Doctors from Imperial College London have been testing a drug known as MLE4901 in 80 milligram daily dosages on treating symptoms associated with the menopause, comparing its effects to that of a placebo over a period of four weeks.

Participants then swapped places, spending the following four weeks taking the placebo if they had been taking MLE4901 to begin with and vice versa. This meant that the women in the study essentially acted as their own controls, allowing scientists to clearly see the effects of the new menopause drug.

It was found that when taking MLE4901, women suffered from a significantly reduced number of hot flushes, meaning menopausal symptoms interfered much less with their daily lives.

What's more, the drug had a profound effect on their night-time symptoms, with participants reporting that they suffered from 82 per cent fewer hot flushes at night.

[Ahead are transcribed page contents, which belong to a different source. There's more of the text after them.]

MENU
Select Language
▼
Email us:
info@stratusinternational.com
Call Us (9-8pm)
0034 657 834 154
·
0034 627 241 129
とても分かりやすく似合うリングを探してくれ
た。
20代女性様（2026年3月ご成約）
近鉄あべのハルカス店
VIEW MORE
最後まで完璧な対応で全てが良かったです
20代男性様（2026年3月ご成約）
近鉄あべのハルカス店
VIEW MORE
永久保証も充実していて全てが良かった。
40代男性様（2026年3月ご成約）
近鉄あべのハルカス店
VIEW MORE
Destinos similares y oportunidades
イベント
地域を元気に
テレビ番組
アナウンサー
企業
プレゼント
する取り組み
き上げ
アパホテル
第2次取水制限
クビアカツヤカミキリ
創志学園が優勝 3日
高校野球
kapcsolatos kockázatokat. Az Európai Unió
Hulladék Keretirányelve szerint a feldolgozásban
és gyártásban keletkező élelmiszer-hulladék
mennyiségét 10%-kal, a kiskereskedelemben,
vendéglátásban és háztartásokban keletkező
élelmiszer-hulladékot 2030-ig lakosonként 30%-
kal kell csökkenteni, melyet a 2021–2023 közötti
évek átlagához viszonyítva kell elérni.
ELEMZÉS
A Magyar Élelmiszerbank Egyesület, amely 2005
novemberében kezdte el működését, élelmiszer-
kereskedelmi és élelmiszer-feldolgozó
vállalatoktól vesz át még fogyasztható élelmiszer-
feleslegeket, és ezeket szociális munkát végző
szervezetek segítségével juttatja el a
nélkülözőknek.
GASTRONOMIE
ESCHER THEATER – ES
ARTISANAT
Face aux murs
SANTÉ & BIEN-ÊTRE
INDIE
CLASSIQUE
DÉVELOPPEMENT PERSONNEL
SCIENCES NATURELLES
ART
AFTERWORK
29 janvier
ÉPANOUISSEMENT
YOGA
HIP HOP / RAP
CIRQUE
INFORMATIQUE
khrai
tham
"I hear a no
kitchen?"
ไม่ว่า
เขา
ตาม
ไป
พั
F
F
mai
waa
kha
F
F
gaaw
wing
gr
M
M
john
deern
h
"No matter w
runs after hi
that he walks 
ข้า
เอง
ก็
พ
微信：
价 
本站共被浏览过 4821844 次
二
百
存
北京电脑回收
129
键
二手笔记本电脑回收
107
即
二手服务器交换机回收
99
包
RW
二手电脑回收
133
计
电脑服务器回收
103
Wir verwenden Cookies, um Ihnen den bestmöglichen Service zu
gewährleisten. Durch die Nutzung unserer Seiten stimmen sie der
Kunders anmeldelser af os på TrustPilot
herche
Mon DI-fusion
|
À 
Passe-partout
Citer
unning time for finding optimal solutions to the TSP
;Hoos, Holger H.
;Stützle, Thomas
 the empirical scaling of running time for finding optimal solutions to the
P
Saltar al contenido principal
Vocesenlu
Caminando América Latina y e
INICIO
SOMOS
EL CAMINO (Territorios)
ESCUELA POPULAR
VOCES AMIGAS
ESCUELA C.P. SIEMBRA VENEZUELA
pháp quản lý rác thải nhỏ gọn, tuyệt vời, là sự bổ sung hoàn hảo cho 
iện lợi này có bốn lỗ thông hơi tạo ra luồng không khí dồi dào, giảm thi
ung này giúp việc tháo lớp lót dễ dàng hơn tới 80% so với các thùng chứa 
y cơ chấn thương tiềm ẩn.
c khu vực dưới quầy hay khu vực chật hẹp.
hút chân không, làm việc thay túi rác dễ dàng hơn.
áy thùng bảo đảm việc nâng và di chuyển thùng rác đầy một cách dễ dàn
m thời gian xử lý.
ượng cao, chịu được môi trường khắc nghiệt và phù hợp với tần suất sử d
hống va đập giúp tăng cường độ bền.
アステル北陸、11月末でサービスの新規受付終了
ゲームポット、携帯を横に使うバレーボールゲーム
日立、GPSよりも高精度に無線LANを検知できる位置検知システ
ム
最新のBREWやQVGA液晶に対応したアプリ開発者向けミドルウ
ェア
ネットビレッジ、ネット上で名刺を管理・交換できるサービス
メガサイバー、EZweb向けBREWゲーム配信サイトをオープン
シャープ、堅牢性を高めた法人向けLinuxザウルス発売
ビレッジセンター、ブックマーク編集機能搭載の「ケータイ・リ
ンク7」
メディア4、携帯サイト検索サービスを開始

As a result, they were able to get more sleep, leading them to feel healthier overall, while interruptions to their concentration decreased by 77 per cent.

MLE4901 is a compound drug that works by blocking the actions of the brain chemical neurokinin B (NKB). It is believed that higher levels of this compound increase the likelihood of hot flushes, so having a drug that targets this specifically should help to at least halt, if not stop, them from occurring.

Lead author of the study Dr Julia Prague commented: "As NKB has many targets of action within the brain, the potential for this drug class to really improve many of the symptoms of the menopause, such as hot flushes, difficulty sleeping, weight gain and poor concentration is huge.

"To see the lives of our participants change so dramatically and so quickly was so exciting and suggests great promise for the future of this new type of treatment."